What to do: Write out the data exactly, please, and omit the pictures.

Records shown:
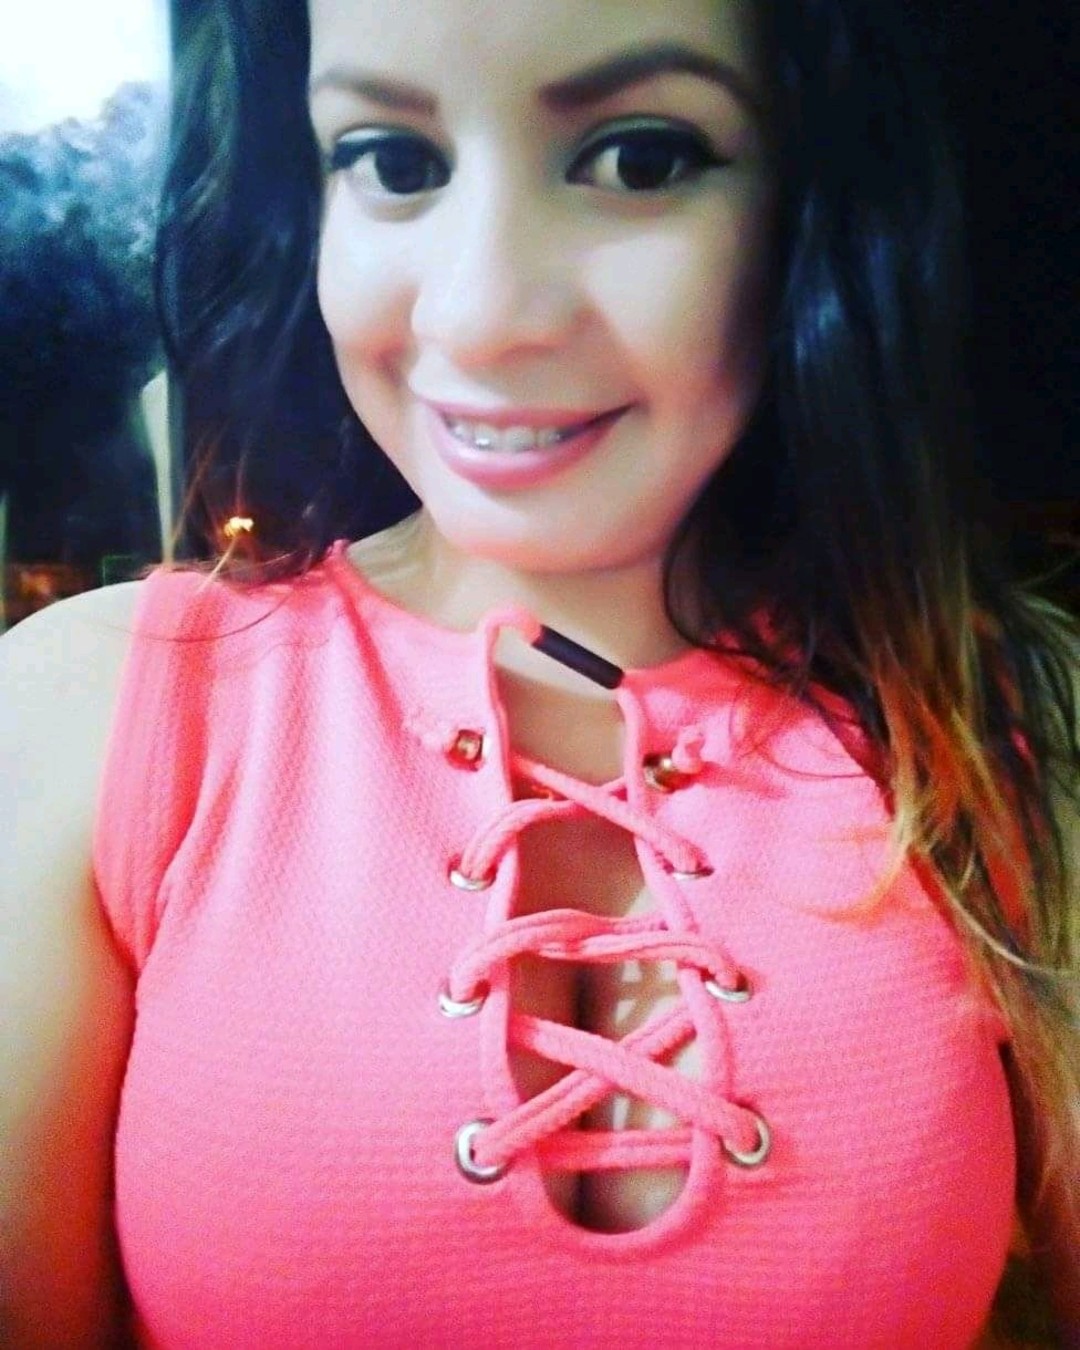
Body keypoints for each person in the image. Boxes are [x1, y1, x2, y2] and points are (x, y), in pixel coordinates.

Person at [1, 0, 1077, 1345]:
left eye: (640, 157)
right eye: (393, 161)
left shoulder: (1007, 729)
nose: (482, 313)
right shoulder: (91, 719)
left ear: (814, 199)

Your response:
Body keypoints for each person in the image. Boxes are [x1, y1, x2, y2] and points are (x, y), in pixel coordinates.

Person at [1, 0, 1077, 1345]:
left eye: (640, 157)
right eye: (393, 161)
left shoulder: (1007, 729)
nose: (482, 313)
right shoulder: (91, 719)
left ear: (814, 199)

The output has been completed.